• **Exercise requirements**
Locate every line below that contains the word "down" and copy it.

** Opening Material for this task block **

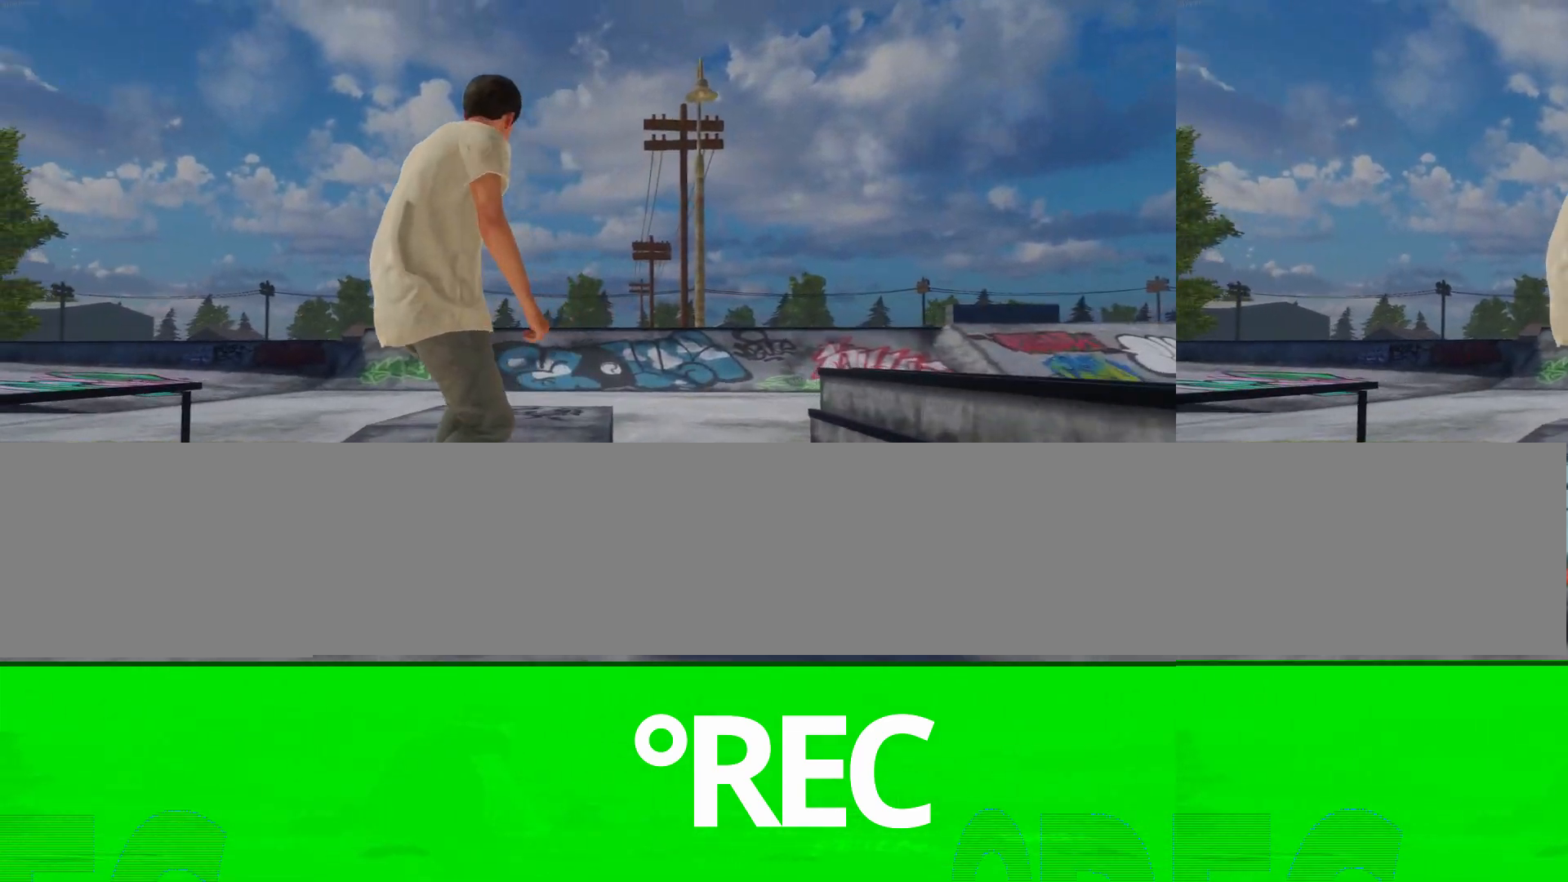
{"dt_ms": 500, "buttons": ["R1", "R2"], "left_stick": "center", "right_stick": "right", "events": [[133, "left_stick", "up-left"], [267, "R1", "down"], [300, "right_stick", "right"], [333, "left_stick", "center"], [467, "R2", "down"]]}
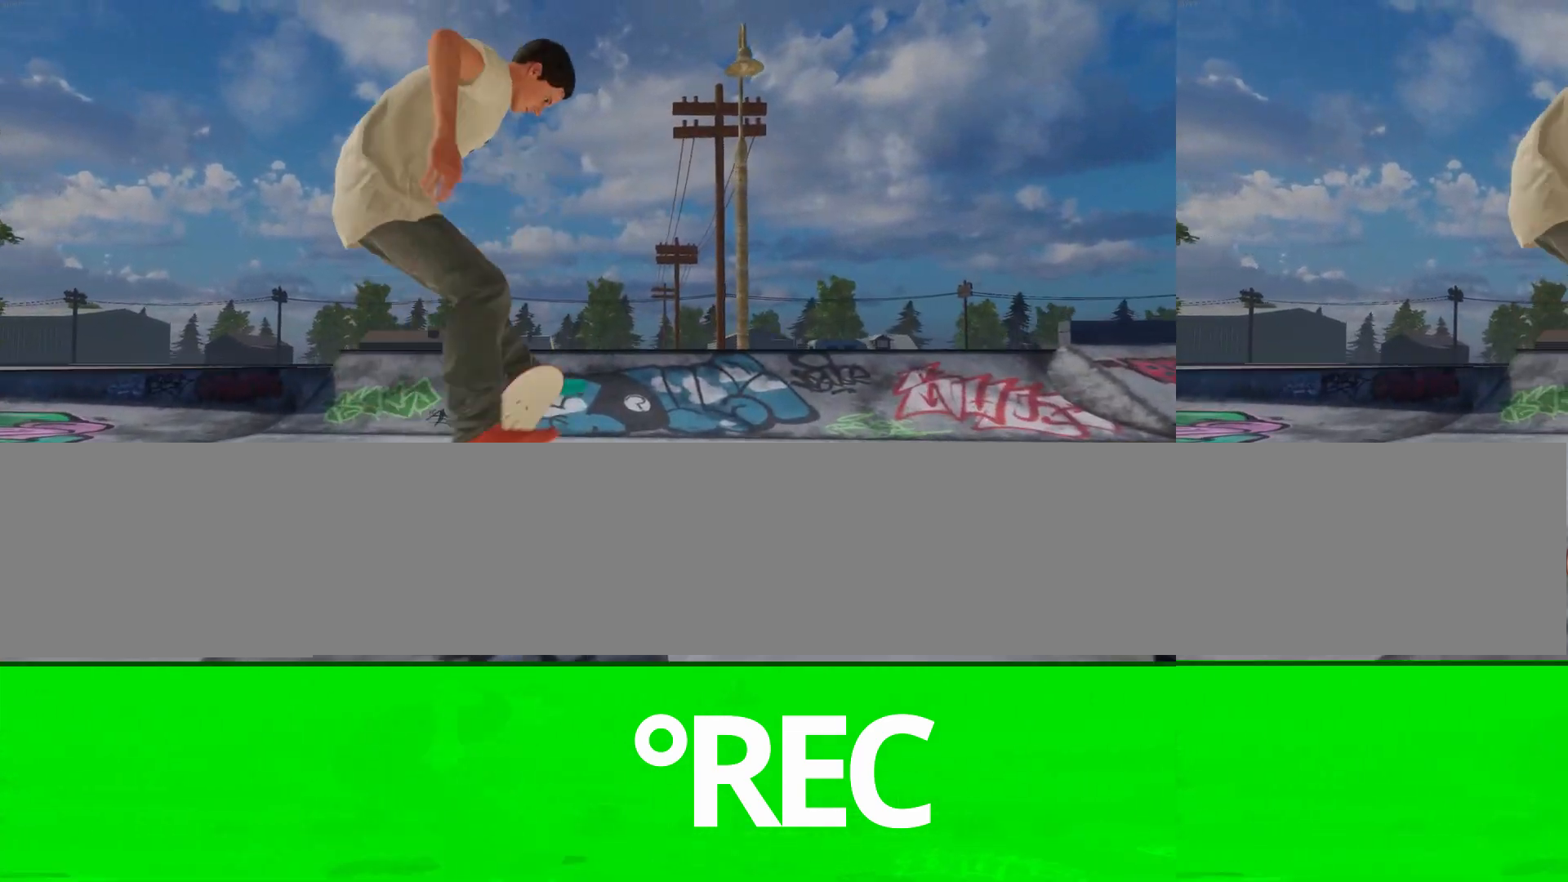
{"dt_ms": 500, "buttons": [], "left_stick": "center", "right_stick": "center", "events": [[33, "R2", "up"], [167, "right_stick", "center"], [200, "R1", "up"]]}
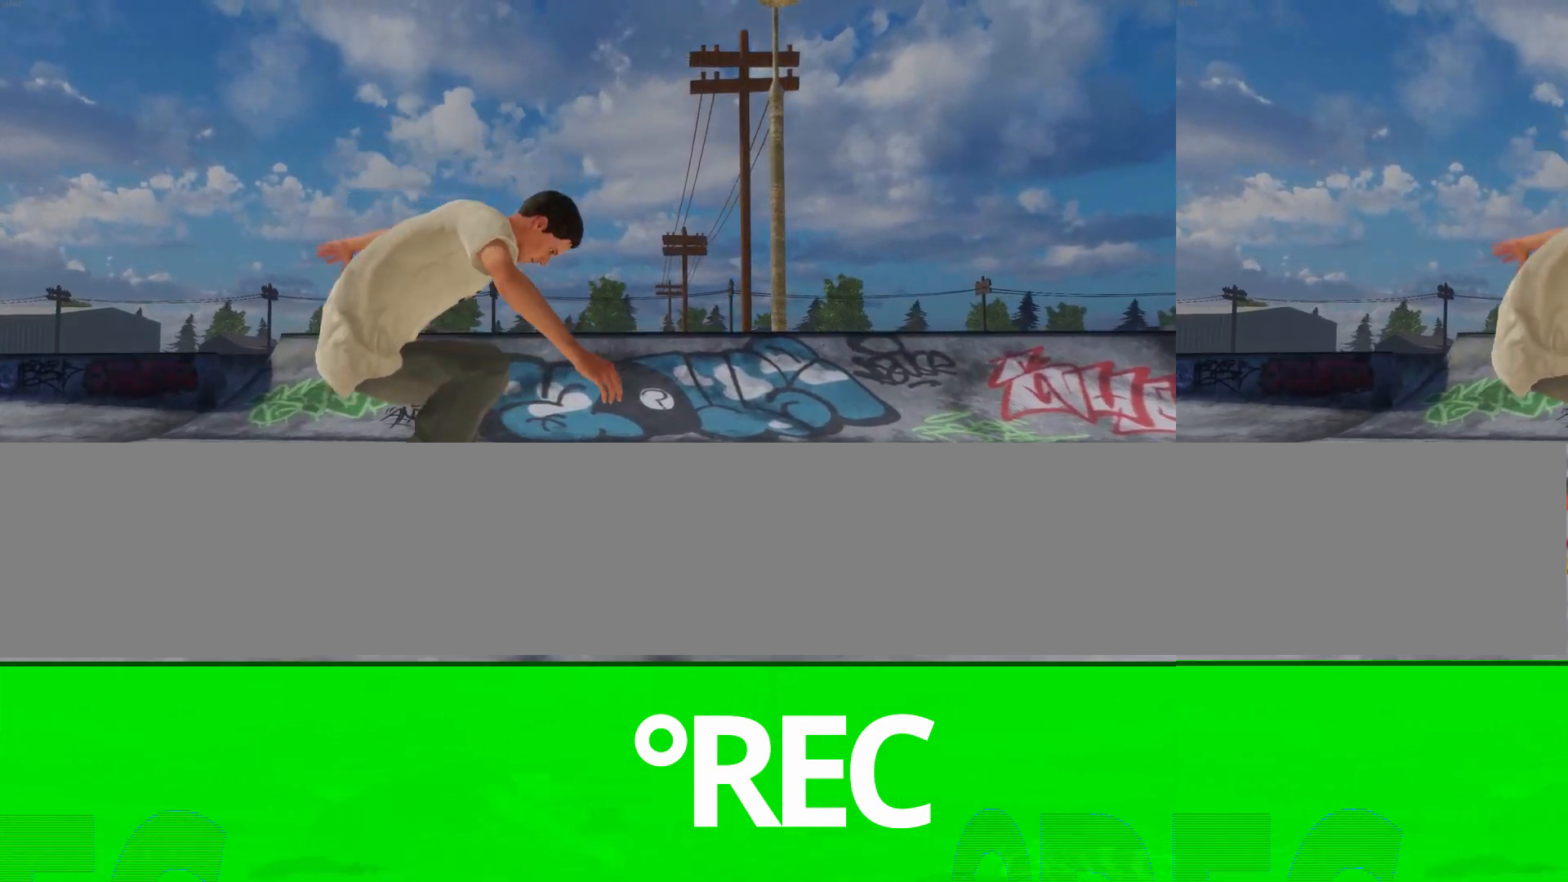
{"dt_ms": 500, "buttons": [], "left_stick": "center", "right_stick": "center", "events": [[67, "L2", "down"], [100, "L2", "up"], [300, "A", "down"], [500, "A", "up"]]}
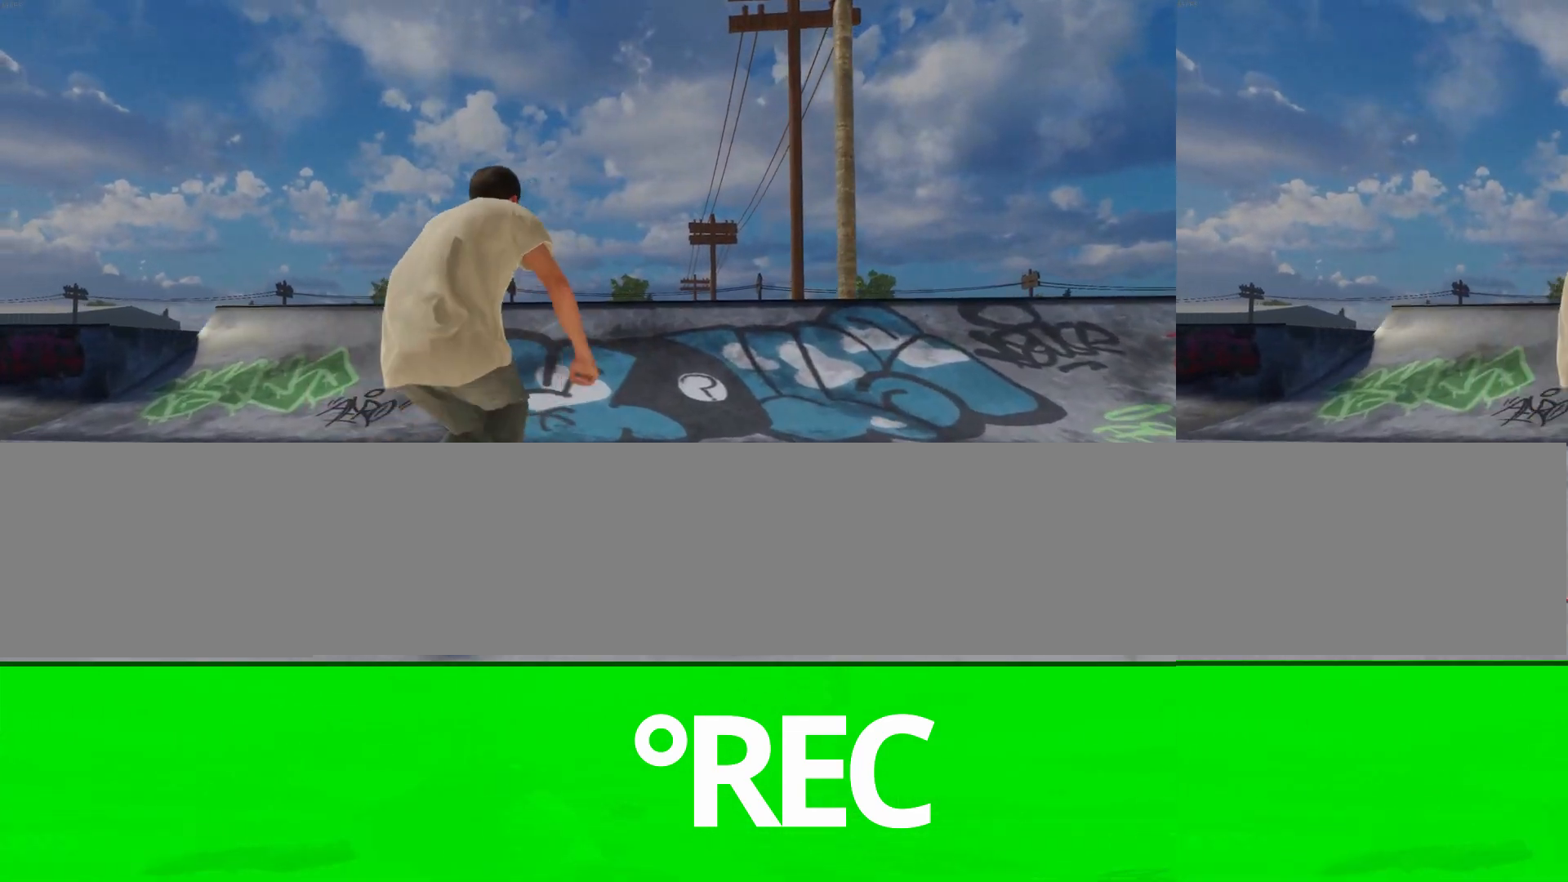
{"dt_ms": 500, "buttons": [], "left_stick": "center", "right_stick": "center", "events": [[300, "R2", "down"], [500, "R2", "up"]]}
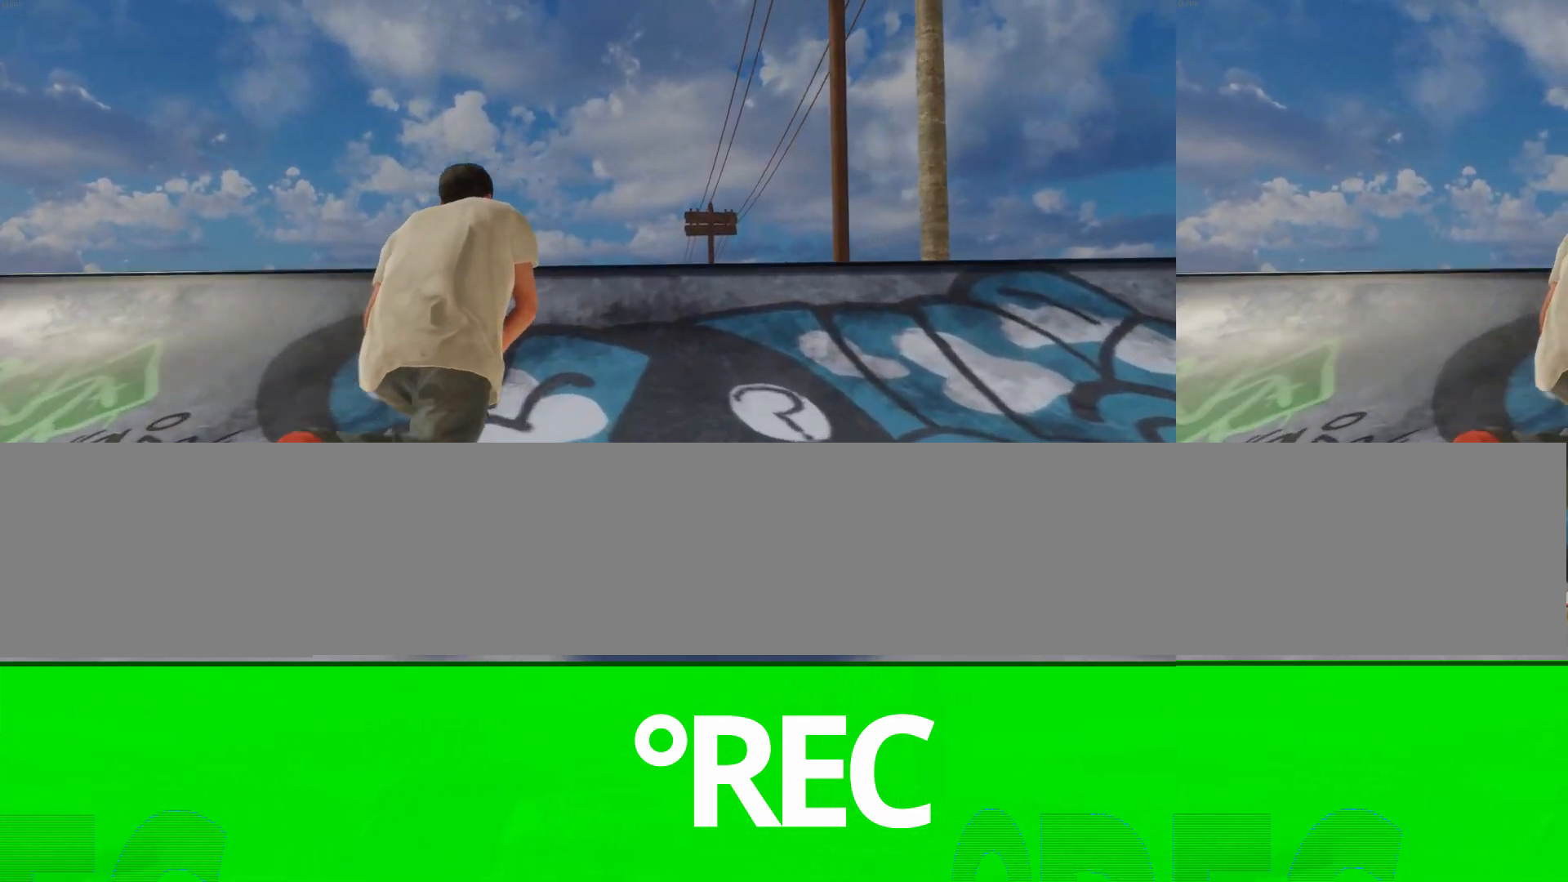
{"dt_ms": 500, "buttons": [], "left_stick": "up", "right_stick": "center", "events": [[267, "left_stick", "up"]]}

** Closing Material for this task block **

• **Solution to this task**
{"dt_ms": 500, "buttons": ["R1", "R2"], "left_stick": "center", "right_stick": "right", "events": [[133, "left_stick", "up-left"], [267, "R1", "down"], [300, "right_stick", "right"], [333, "left_stick", "center"], [467, "R2", "down"]]}
{"dt_ms": 500, "buttons": [], "left_stick": "center", "right_stick": "center", "events": [[67, "L2", "down"], [100, "L2", "up"], [300, "A", "down"], [500, "A", "up"]]}
{"dt_ms": 500, "buttons": [], "left_stick": "center", "right_stick": "center", "events": [[300, "R2", "down"], [500, "R2", "up"]]}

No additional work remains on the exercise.